First published in Taos Journal of Poetry & Art
While things were happening very fast, and people were talking
all the time, sometimes yelling when there were protests —
people shouting to move out of the way when a Molotov was tossed,
a smashed window pane splintered — we tried to slow down our thoughts,
we tried to think through each piece of the news as if
we were chewing on food that was difficult to swallow.
It was strange, too, how carefully we walked over the broken glass
as if these shards were precious, as if scattering them could hurt
the already scarred asphalt. It was strange because there was so much
glass to walk over that some days you forgot it was glass —
you imagined yourself in a gale storm ripping through
a country, scattering everything so that nothing was where it used to be,
nothing left unhurt. The storm ate through sturdy buildings
even the stones of pavements, you could see the iron insides
of what kept things in place. We felt suddenly very small,
the way someone feels in a gale storm, and the larger and more bold
the news headlines, the smaller we felt, even the pitch of television
voices shrunk us, things like getting out change for the metro
or looking at fallen leaves on the curbside took a long time, we kept
looking at those browns, the strange, crushed greens, the veined skins,
and forgot we were standing in that small space of ours.
First published in The Books’ Journal (translated into Greek by Katerina Iliopoulou)
After C.P. Cavafy (& AES)
The ruins urge you to “find another city,”

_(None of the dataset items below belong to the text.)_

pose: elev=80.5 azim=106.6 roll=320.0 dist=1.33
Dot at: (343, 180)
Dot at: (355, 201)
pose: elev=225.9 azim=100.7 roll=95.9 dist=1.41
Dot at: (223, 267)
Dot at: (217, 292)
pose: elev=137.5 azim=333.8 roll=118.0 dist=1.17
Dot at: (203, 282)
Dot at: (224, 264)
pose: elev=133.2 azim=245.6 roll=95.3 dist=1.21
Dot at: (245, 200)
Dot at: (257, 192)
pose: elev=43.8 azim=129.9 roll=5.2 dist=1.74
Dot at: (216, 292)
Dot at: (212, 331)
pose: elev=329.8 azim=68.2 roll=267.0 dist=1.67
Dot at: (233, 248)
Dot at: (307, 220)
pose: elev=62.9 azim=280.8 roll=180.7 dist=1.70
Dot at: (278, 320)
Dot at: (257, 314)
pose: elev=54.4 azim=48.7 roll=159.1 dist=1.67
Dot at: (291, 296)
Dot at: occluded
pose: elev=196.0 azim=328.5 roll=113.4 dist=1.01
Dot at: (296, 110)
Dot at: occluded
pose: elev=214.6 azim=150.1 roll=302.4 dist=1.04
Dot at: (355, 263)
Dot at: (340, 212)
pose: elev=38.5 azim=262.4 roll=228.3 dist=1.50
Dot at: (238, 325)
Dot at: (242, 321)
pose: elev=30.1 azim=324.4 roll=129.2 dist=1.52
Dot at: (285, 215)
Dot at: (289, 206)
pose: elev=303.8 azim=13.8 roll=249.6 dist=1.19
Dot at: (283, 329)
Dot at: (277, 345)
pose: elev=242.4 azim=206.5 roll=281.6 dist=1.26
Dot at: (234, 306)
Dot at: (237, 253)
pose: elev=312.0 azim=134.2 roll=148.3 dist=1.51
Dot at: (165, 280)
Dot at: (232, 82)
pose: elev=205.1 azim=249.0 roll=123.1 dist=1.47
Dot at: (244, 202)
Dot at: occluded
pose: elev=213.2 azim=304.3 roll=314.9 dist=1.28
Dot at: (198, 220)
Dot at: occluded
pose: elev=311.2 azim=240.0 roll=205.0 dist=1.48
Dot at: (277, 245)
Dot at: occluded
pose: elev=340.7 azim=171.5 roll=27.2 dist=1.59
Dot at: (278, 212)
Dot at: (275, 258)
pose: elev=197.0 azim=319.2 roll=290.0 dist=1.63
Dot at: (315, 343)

look for another shore. Even the broken finger
of a still white statue in the park points
westward. You could take that advice,
travel, find your way far from the hungry,
the shut-down stores, hope for another life.
But you’re mesmerized by the ignited people
and that priest or bishop in the park
missing half his finger (who knows what his story was,
a thrown rock aimed for the statue’s face
hit his raised hand instead?) – they won’t leave you,
the gouged marble, the graffiti scrawls,
the statue standing like something outraged
remind you, you who yearned to live beyond this,
that hope marked you too.
The quoted line is from A.E. Stallings’ translation of Cavafy’s “The City”
The History of Too Much
There is too much here, the sapphire, the thistle,
the oregano blooms in June, everything extravagant –
the rich peat of what decays, the ruins that don’t decay,
these especially are too much, the temples and statues
in their stark marble glow, that simplicity which is not simple at all.
This sheen of time, the wear of wars, the famine years
of Occupation, lucent as the columns standing stoic, Doric –
their weight has whittled the people: the weight of that antiquity,
of those stones, the grandeur and pride – too much
in this moment, this present crushed by the violence,
the result of living with beheaded gods, and maimed, still
beautiful torsos, the muscled limbs in chipped robes.
They plague our dreams, what was once achieved is now
incomplete, these pieces of the golden age aging
in the midst of traffic, too much, the yelling and honking,
the protests in the middle of everything – people are impatient –
how can anyone be patient, overwhelmed as they are.
Even the oregano’s thick perfume, the sapphire sea,
remind people of extravagant loves and sacrifice, while here,
now, ghosts live on as gods and their impossibility.